╭─ Information shown

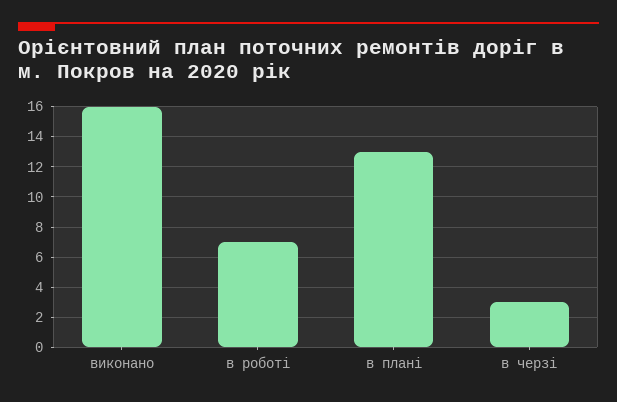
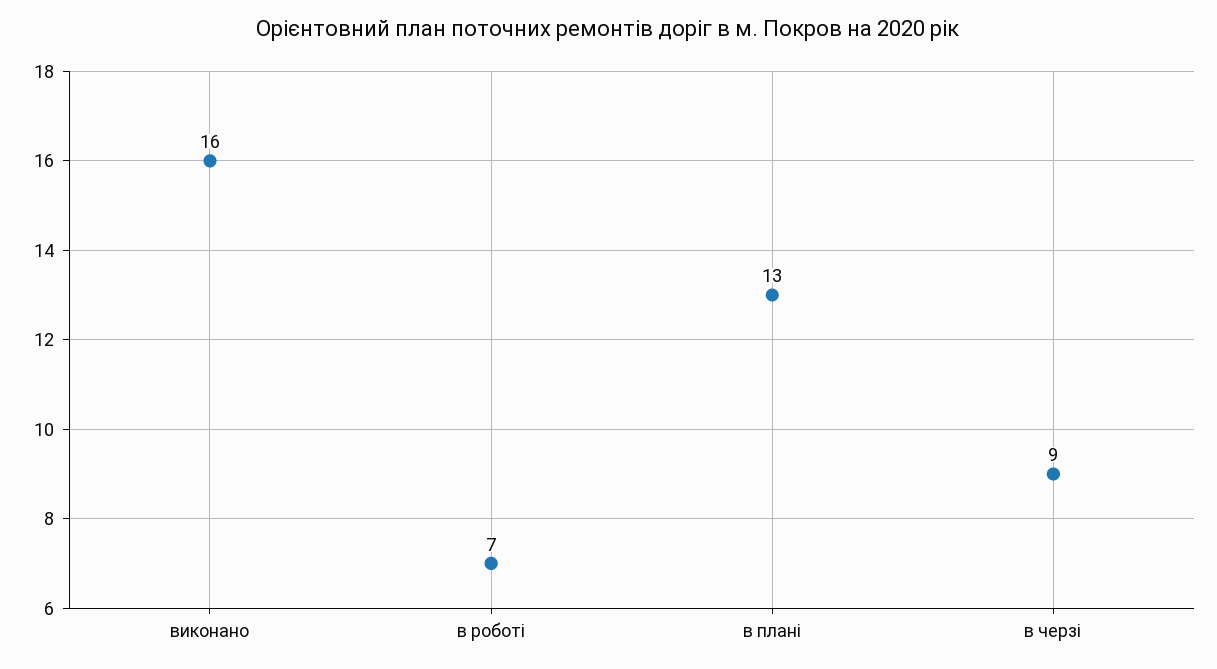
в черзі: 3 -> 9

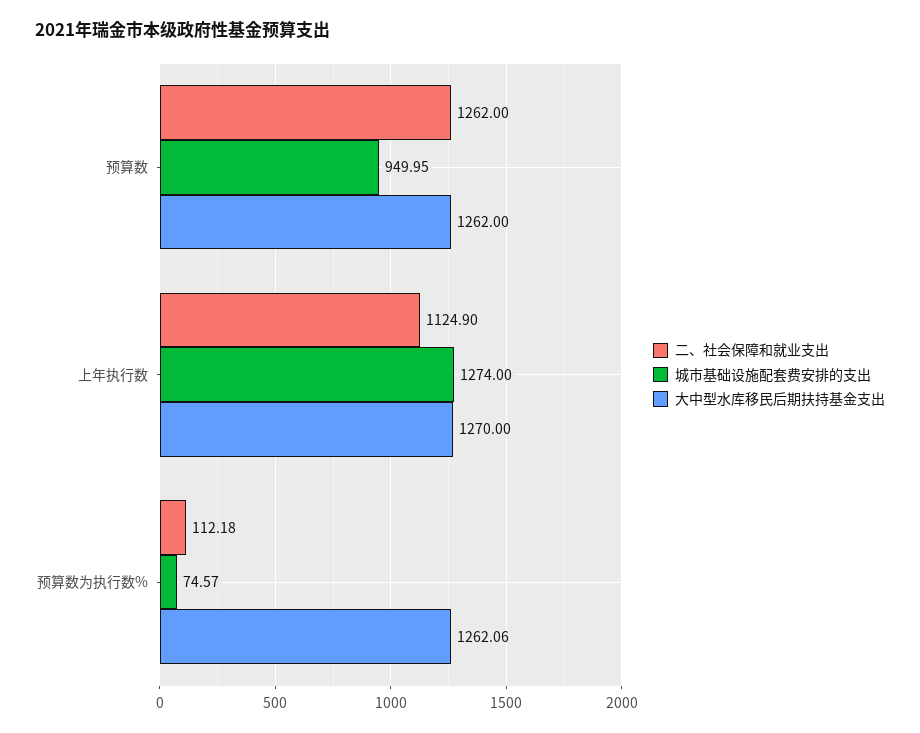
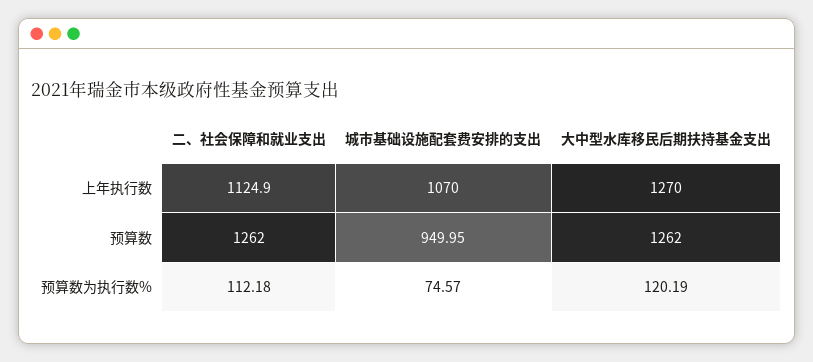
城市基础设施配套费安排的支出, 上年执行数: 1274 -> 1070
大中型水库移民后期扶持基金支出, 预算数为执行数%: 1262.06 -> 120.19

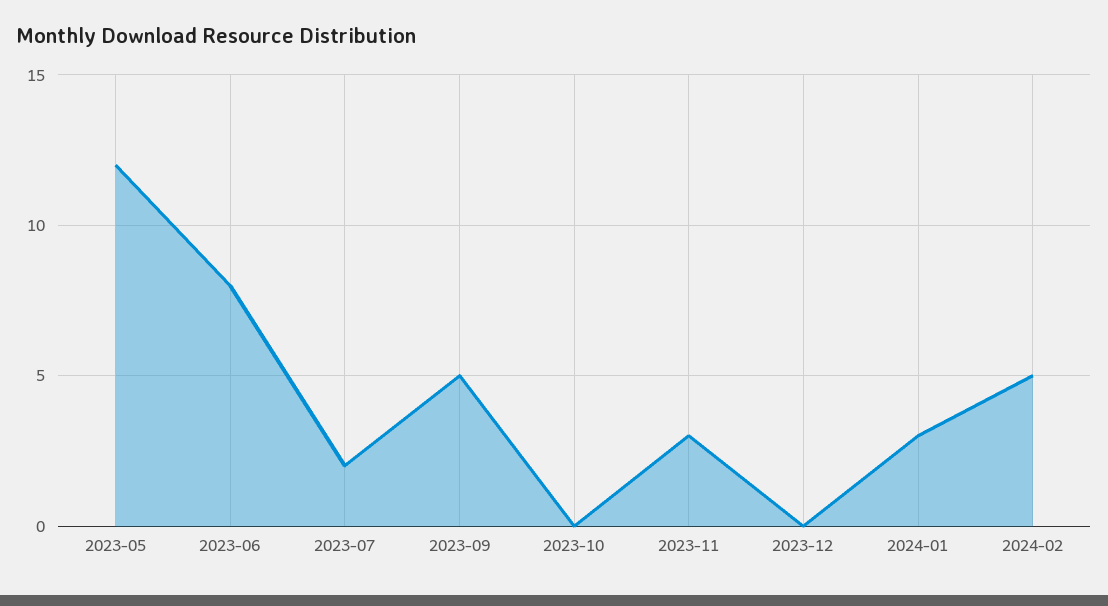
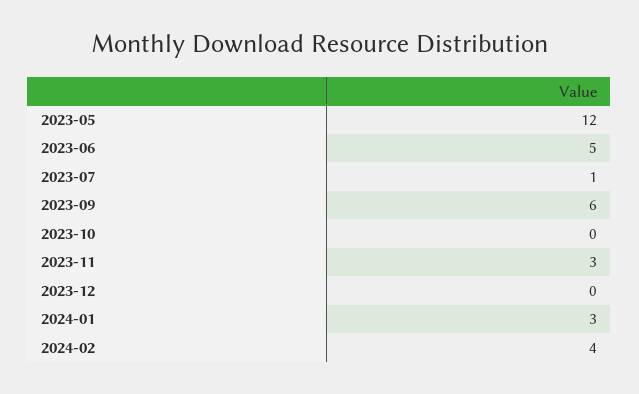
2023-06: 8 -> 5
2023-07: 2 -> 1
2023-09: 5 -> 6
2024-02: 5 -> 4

╰─

### Action item
Exact repetition of all entries is required. The pictures should not appear.

### Answer section
в черзі: 3 -> 9

城市基础设施配套费安排的支出, 上年执行数: 1274 -> 1070
大中型水库移民后期扶持基金支出, 预算数为执行数%: 1262.06 -> 120.19

2023-06: 8 -> 5
2023-07: 2 -> 1
2023-09: 5 -> 6
2024-02: 5 -> 4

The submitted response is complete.